WASHINGTON: Le monde ne sera pas en mesure d'éliminer la grande pauvreté d'ici à 2030, l'horizon visé par l'Assemblée générale des Nations unies dans le cadre de ses objectifs de développement durable adoptés en 2015, a estimé mercredi la Banque mondiale (BM) dans un rapport. 

L'institution explique le retard pris comme étant l'une des nombreuses conséquences de la pandémie de Covid-19, qui a marqué la pire hausse de la pauvreté depuis 1990, une tendance que la guerre en Ukraine pourrait renforcer, selon son rapport annuel sur la pauvreté. 

Environ 70 millions de personnes ont basculé dans l'extrême pauvreté en 2020, selon la BM, qui a estimé à près de 720 millions le nombre de personnes vivant avec moins de 2,15 dollars par jour à la fin de l'année 2020. 

Et pour cause: durant la pandémie, les 40% les plus pauvres ont vu leurs revenus, souvent issus de l'économie informelle dans de nombreux pays, baisser en moyenne deux fois plus que les 20% les plus riches, entraînant de fait une hausse des inégalités, une première sur les dernières décennies. 

"Nos inquiétudes viennent de la hausse de l'extrême pauvreté et du déclin du partage des richesses provoqués par l'inflation, les dépréciations monétaires et le chevauchement des crises", a estimé le président de la BM, David Malpass, cité dans le communiqué. 

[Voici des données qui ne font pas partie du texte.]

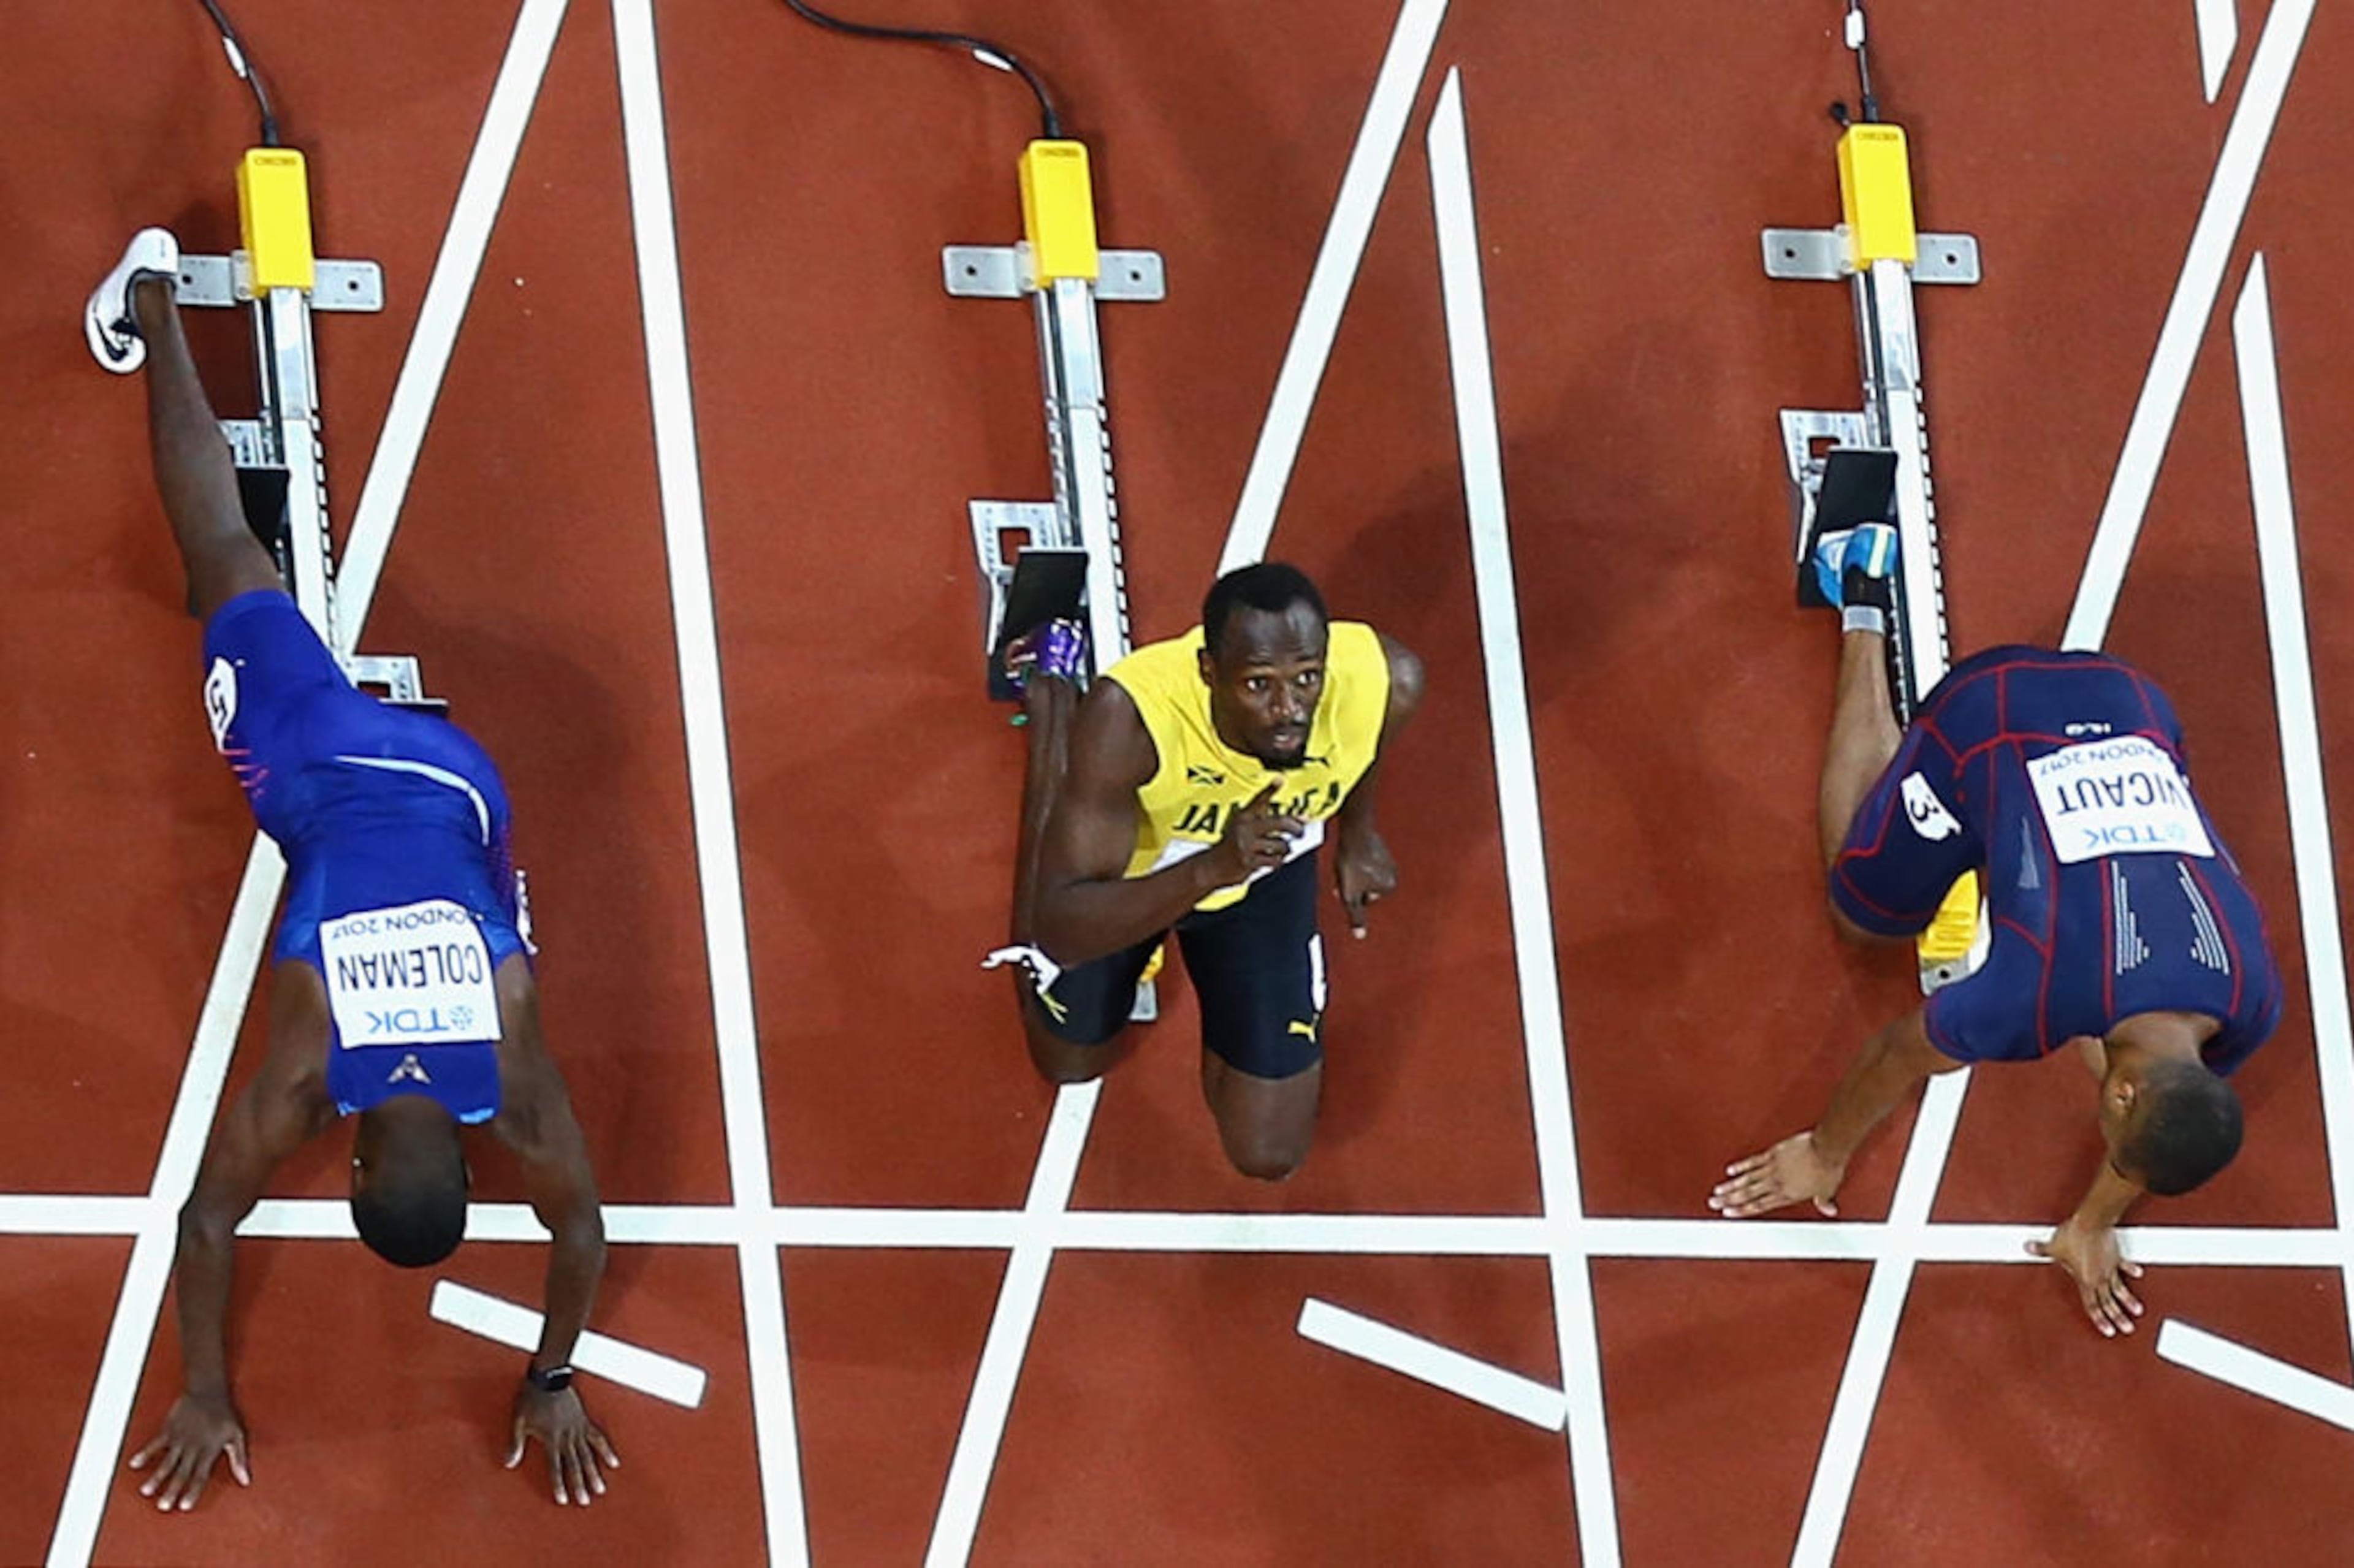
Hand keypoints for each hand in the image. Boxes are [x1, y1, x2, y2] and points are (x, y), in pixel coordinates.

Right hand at [127, 1391, 249, 1511]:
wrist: (208, 1389)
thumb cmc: (224, 1414)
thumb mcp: (237, 1435)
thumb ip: (239, 1459)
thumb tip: (246, 1481)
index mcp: (209, 1450)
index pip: (200, 1476)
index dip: (193, 1491)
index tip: (184, 1506)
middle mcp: (193, 1447)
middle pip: (181, 1473)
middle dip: (172, 1490)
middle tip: (163, 1506)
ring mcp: (179, 1438)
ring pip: (166, 1461)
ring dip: (156, 1477)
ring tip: (146, 1491)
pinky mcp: (169, 1429)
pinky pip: (155, 1443)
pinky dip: (145, 1453)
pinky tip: (135, 1464)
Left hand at [507, 1382, 619, 1505]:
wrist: (549, 1376)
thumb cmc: (531, 1398)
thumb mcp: (518, 1421)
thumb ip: (516, 1443)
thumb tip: (509, 1464)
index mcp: (550, 1438)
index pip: (556, 1467)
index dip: (559, 1484)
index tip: (564, 1499)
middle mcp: (567, 1436)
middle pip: (575, 1464)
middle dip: (580, 1484)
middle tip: (585, 1501)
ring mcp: (578, 1429)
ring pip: (589, 1455)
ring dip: (595, 1473)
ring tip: (600, 1489)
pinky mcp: (585, 1421)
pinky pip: (598, 1437)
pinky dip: (606, 1450)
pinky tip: (613, 1461)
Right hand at [1207, 783, 1301, 885]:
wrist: (1213, 866)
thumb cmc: (1235, 844)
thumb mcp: (1248, 827)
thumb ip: (1273, 821)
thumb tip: (1303, 818)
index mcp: (1244, 816)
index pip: (1259, 800)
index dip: (1270, 789)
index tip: (1280, 779)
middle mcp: (1245, 828)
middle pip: (1279, 822)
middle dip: (1295, 827)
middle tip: (1300, 831)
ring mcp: (1246, 845)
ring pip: (1280, 845)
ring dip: (1284, 849)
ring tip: (1279, 850)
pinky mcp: (1249, 862)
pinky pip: (1275, 861)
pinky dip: (1278, 861)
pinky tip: (1272, 861)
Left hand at [1334, 826, 1396, 937]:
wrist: (1353, 831)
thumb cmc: (1352, 862)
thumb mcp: (1350, 895)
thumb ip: (1356, 916)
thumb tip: (1360, 935)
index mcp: (1390, 886)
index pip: (1365, 899)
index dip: (1351, 893)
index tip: (1347, 883)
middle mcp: (1393, 872)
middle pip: (1364, 886)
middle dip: (1352, 883)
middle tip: (1344, 872)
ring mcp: (1386, 857)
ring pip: (1363, 872)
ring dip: (1352, 870)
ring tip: (1346, 862)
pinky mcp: (1377, 845)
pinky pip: (1364, 858)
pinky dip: (1355, 858)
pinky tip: (1349, 852)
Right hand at [1709, 1132, 1845, 1216]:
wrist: (1825, 1149)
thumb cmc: (1827, 1168)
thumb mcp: (1827, 1189)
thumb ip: (1823, 1201)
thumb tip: (1829, 1209)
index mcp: (1787, 1195)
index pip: (1759, 1205)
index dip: (1742, 1210)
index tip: (1729, 1213)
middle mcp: (1776, 1183)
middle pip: (1747, 1194)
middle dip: (1729, 1200)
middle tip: (1714, 1203)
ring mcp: (1772, 1168)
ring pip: (1746, 1180)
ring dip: (1730, 1186)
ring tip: (1717, 1191)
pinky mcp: (1772, 1153)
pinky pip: (1753, 1162)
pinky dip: (1741, 1166)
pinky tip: (1731, 1170)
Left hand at [2027, 1220, 2144, 1337]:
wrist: (2091, 1223)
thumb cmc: (2074, 1236)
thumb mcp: (2053, 1247)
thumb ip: (2041, 1250)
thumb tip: (2029, 1248)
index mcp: (2085, 1281)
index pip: (2091, 1306)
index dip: (2099, 1320)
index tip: (2108, 1330)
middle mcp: (2099, 1277)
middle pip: (2108, 1302)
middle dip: (2118, 1317)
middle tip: (2127, 1328)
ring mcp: (2109, 1268)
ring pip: (2119, 1289)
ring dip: (2128, 1300)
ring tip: (2137, 1310)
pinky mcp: (2115, 1256)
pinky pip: (2124, 1266)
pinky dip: (2130, 1270)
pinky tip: (2137, 1274)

L'Afrique sub-saharienne concentre 60% des plus pauvres, soit près de 390 millions de personnes. Le taux de pauvreté y atteint 35%. 

Afin d'y éliminer l'extrême pauvreté d'ici à 2030, la BM estime qu'une croissance de 9% par an serait nécessaire, dans chaque pays de cette région, d'ici à la fin de la décennie, "une barre particulièrement élevée pour des pays dont la croissance du PIB par habitant était en moyenne de 1,2% durant la décennie précédant la pandémie", estime la BM. 

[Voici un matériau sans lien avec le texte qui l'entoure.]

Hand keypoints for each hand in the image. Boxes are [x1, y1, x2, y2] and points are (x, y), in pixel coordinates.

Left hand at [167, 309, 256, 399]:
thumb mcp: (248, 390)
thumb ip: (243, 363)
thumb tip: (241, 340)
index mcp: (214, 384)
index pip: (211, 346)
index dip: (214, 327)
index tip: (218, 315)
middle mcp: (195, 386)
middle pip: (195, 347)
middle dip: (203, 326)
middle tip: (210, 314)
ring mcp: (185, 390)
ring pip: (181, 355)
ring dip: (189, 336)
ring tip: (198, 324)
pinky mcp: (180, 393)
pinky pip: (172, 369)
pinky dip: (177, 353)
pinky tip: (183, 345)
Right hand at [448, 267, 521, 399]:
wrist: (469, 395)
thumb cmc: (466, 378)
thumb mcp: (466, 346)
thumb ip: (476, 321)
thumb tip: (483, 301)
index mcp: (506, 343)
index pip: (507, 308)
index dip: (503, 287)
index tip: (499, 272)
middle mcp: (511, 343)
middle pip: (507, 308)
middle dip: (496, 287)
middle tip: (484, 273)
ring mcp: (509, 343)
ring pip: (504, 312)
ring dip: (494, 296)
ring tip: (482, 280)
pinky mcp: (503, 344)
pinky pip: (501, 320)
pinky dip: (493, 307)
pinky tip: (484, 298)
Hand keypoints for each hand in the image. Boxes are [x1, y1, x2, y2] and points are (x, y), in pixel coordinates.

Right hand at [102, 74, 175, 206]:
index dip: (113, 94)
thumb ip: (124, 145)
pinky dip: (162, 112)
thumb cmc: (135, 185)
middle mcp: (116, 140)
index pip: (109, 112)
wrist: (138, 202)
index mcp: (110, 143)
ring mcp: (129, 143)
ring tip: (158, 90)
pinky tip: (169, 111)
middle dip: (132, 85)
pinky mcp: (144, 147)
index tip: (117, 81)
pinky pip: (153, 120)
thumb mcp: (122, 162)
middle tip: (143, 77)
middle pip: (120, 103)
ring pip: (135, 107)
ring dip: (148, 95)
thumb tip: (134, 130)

"Dans la prochaine décennie, investir dans une meilleure offre de santé et dans l'éducation sera crucial pour les économies en développement (...). Dans un contexte de dette record et de ressources fiscales limitées, cela ne sera pas facile", a de son côté déclaré le chef économiste de la BM, Indermit Gill. 

Afin d'inverser la tendance, l'institution appelle l'ensemble des gouvernements à mieux cibler les aides afin de les réserver aux plus pauvres, favoriser l'investissement dans l'éducation et la recherche et développement ainsi qu'envisager des impositions qui tiennent mieux compte des revenus.